An application's conceptual model is the "mental map" that the designers build into it in order to present information logically. In regards to study participants, the conceptual model represents how they expect and believe the information they are encountering should, and does, fit together. A hallmark of usable design is when both the designer's conceptual model, and the users' conceptual models are in alignment.
As mentioned in the Executive Summary section of this report, this series of usability tests illuminated a disparity between the participants' expectations concerning the Web site's guideline recommendations, and those of the Web site designers. In addition, participants were unable to make sense of the relationships between checklists, checkpoints, guidelines, and techniques.
In addition to those significant findings, the following conceptual model discrepancies came to light.
Finding 7: Participants frequently sought out or stated the importance of a "good, solid overview" of Web accessibility.
In keeping with Finding 4, participants stated that they expected to find a highly visible option on the WAI Web site homepage that would provide them with overviews, tutorials, scope of effort indicators, and a series of Frequently Asked Questions about Web accessibility techniques that would lead them to specific information about how to implement those techniques. A few participants located a "slide" presentation within the WAI Web site that they considered "perfect" and "very helpful" at conveying just this sort of information.
However, as discussed later in Finding 24, we observed that participants rarely noticed when they had navigated into a slide presentation, and we observed confusion as they attempted to ascertain "where the menus had gone" and find their way "back" to the WAI Web site proper.
Finding 8: Participants struggled to understand the text they were reading- both the sheer amount of it, and the language itself.
Throughout the study, the WAI Web site content was described as "impenetrable," "overly complex," and "supremely difficult" to understand. In one especially memorable moment, a participant who had earned an advanced degree in mechanical engineering from MIT, stated: "Oh yeah. This is written by engineers, for engineers . . . We have to take this out of the hands of the engineers." The highly technical language used to describe accessibility issues and procedures, coupled with the physical presentation of complex procedural information (document draft histories, for example) alongside content, appeared to be very much at odds with the needs of the Web developers for straightforward, unadorned information that would provide clear advice in an efficient manner.
Moreover, the participants frequently stated that these factors contributed to a feeling of alienation from the material they were reading. The deeper they dove into documents, the more they felt the information wasn't intended for them. One participant referred to the WAI Web site as giving her the feeling that it was "an exclusive club."
Finding 9: Participants stated that the WAI Web site focused too heavily on WAI and not enough on Web accessibility.

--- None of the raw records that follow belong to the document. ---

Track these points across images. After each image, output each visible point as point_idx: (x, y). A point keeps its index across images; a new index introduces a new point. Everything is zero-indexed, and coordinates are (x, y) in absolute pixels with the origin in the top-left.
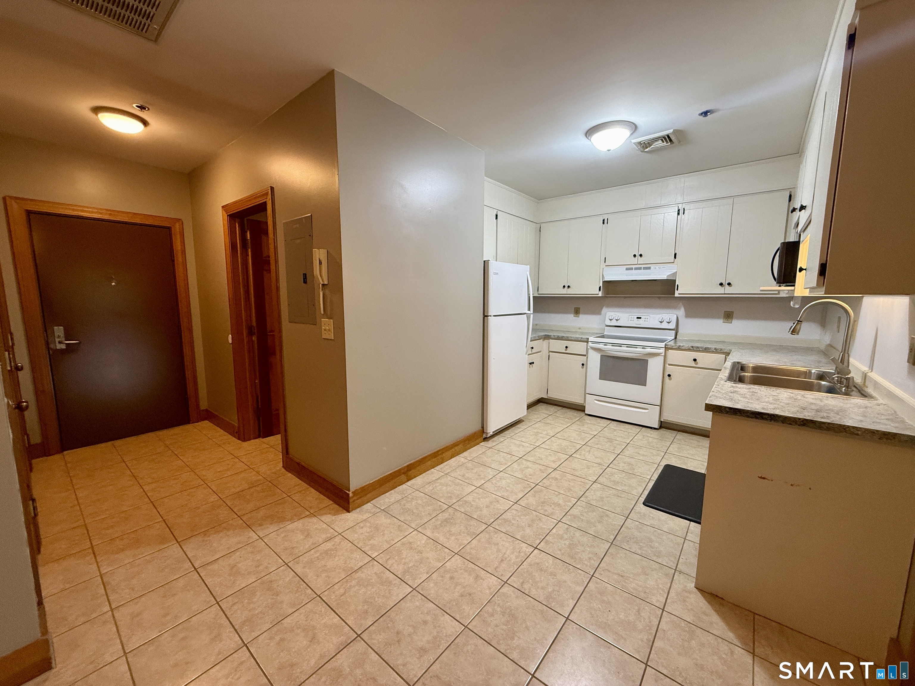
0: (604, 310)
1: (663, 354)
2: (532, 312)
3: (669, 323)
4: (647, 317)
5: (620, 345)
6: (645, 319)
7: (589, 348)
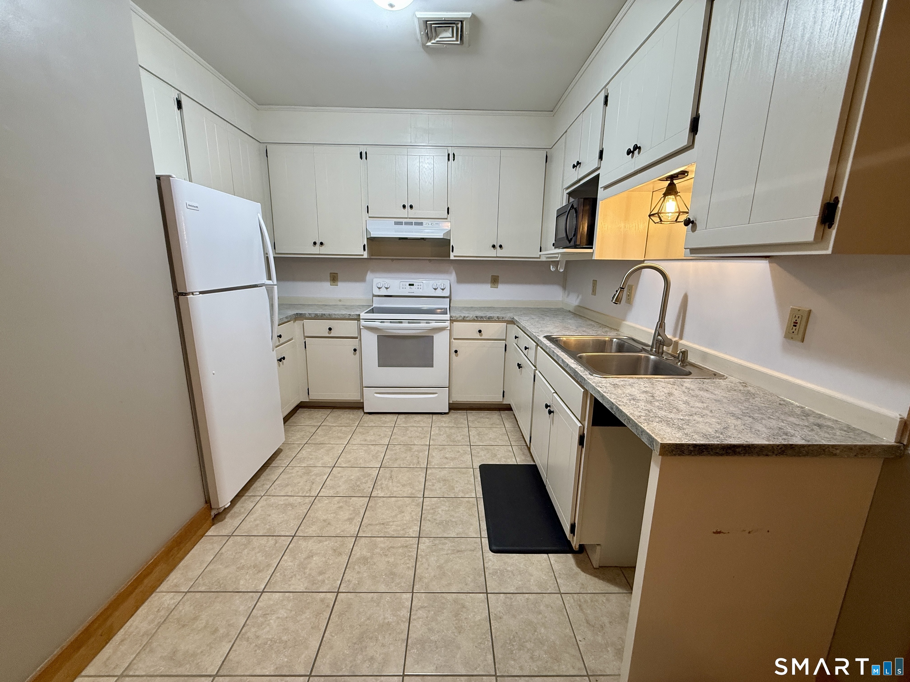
0: (370, 276)
1: (449, 328)
2: (275, 283)
3: (443, 289)
4: (419, 284)
5: (400, 321)
6: (418, 285)
7: (361, 327)
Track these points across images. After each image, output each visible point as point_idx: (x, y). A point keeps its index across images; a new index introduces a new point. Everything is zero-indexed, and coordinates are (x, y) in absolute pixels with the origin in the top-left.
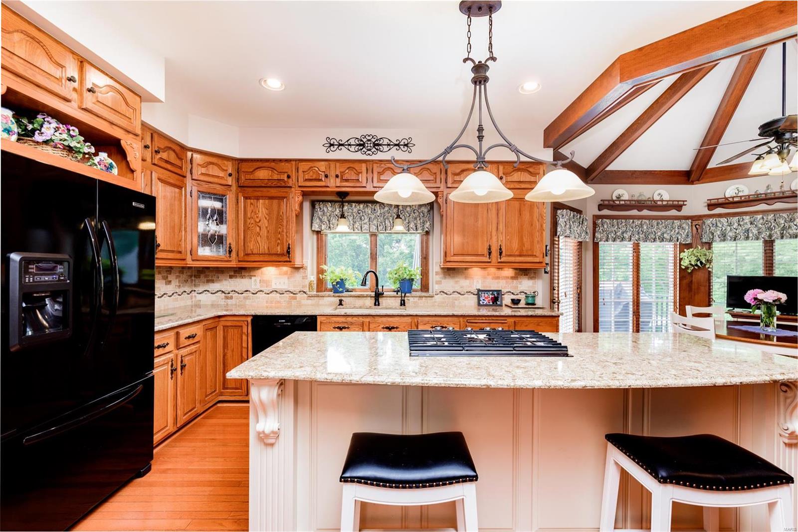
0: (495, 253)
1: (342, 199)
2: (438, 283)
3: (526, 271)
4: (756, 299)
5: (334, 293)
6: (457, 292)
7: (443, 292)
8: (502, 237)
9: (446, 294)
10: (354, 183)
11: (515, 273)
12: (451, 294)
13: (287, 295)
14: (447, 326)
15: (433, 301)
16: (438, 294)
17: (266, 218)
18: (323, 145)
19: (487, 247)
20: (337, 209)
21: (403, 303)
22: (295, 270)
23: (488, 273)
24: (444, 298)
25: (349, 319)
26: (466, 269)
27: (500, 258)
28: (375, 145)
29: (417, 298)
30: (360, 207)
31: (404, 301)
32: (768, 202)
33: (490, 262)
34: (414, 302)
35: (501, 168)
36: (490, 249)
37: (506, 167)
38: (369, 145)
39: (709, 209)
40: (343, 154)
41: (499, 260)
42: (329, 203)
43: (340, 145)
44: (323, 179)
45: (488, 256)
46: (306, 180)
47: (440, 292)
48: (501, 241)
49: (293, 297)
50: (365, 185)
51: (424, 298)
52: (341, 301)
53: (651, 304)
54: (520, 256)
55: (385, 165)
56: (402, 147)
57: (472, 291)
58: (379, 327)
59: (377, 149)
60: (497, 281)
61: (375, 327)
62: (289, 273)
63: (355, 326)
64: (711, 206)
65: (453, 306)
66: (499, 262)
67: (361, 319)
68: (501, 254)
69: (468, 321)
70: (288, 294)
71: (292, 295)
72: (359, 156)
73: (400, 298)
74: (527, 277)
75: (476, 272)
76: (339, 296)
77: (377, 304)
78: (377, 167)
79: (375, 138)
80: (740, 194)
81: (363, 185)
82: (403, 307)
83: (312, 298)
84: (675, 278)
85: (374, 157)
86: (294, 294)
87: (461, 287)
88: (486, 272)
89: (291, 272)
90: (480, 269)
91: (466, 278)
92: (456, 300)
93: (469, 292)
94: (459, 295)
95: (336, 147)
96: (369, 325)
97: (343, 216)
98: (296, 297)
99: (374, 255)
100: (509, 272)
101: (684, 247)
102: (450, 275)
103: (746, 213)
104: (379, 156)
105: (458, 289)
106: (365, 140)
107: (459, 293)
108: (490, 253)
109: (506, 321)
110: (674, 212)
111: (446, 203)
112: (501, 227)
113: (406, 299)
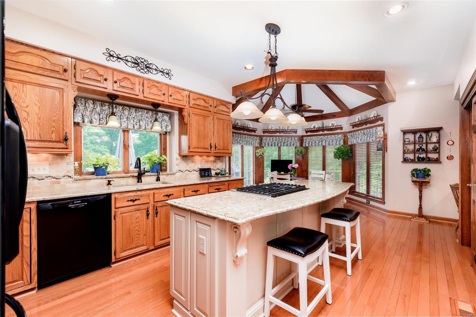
0: (213, 148)
1: (113, 100)
2: (178, 165)
3: (219, 157)
4: (292, 167)
5: (96, 175)
6: (188, 170)
7: (180, 171)
8: (216, 139)
9: (182, 172)
10: (129, 91)
11: (215, 158)
12: (185, 172)
13: (47, 180)
14: (200, 190)
15: (175, 176)
16: (177, 172)
17: (36, 105)
18: (103, 53)
19: (209, 144)
20: (99, 107)
21: (158, 179)
22: (58, 157)
23: (203, 158)
24: (181, 175)
25: (139, 193)
26: (192, 156)
27: (215, 150)
28: (147, 67)
29: (165, 176)
30: (119, 109)
31: (159, 177)
32: (280, 133)
33: (210, 153)
34: (163, 178)
35: (215, 102)
36: (211, 145)
37: (218, 102)
38: (142, 66)
39: (263, 133)
40: (121, 66)
41: (215, 152)
42: (91, 101)
43: (118, 58)
44: (102, 81)
45: (210, 149)
46: (84, 78)
47: (179, 171)
48: (216, 141)
49: (55, 181)
50: (138, 94)
51: (169, 175)
52: (109, 181)
53: (239, 173)
54: (223, 149)
55: (152, 83)
56: (165, 74)
57: (195, 170)
58: (161, 196)
59: (148, 71)
60: (207, 163)
61: (158, 196)
62: (49, 160)
63: (144, 197)
64: (264, 132)
65: (186, 179)
66: (215, 153)
67: (148, 192)
68: (216, 148)
69: (209, 185)
70: (49, 179)
71: (55, 180)
72: (134, 71)
73: (157, 176)
74: (220, 161)
75: (197, 158)
76: (106, 178)
77: (140, 181)
78: (147, 83)
79: (146, 62)
80: (272, 129)
81: (136, 94)
82: (158, 182)
83: (78, 181)
84: (253, 161)
85: (146, 76)
86: (57, 179)
87: (190, 167)
88: (202, 158)
89: (54, 158)
90: (199, 156)
91: (193, 162)
92: (187, 175)
93: (194, 170)
94: (189, 172)
95: (115, 59)
96: (154, 196)
97: (113, 114)
98: (60, 181)
99: (127, 146)
100: (212, 159)
101: (257, 148)
102: (184, 160)
103: (274, 136)
104: (149, 76)
105: (188, 168)
106: (139, 61)
107: (189, 171)
108: (211, 148)
109: (224, 184)
110: (253, 133)
111: (189, 116)
112: (215, 133)
113: (160, 176)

As they moved about the WAI Web site, attempting to complete the tasks we had given them, participants stated that they felt the Web site was striking an improper balance between information from WAI and information about WAI. In previous findings we shared that we observed the participants responding to WAI documents by asserting that the information was "all about WAI and how they came up with the document, and not about the content." This opinion was consistent across other areas of the WAI Web site as well.
Participants suggested that the WAI Web site should be "far more" focused on presenting relevant accessibility information to Web developers, and "far less" focused on presenting information about WAI. There was, as they put it: "Too much WAI."
One example that the study participants pointed to when we asked them to clarify what "too much WAI" meant, was the homepage of WAI Web site. One participant said: "It's all about WAI. Their meetings, their groups. The second section on the page is 'about.'"
The Participation section of the WAI homepage was also singled out, perhaps because the WAI Web site failed to communicate the value proposition of participation to the participants. In the words of one participant, "They want you to join them here, and the language is all about working groups. What's a working group? Why doesn't it say 'join' or 'volunteer?'"
Other participants expressed confusion with the organization of the WCAG Working Group page itself, saying: "'How to Join' is the very last section. They must not want you to join." We observed participants both struggling to move past the information pertaining to WAI's makeup and practices, and to understand how that information might pertain to them.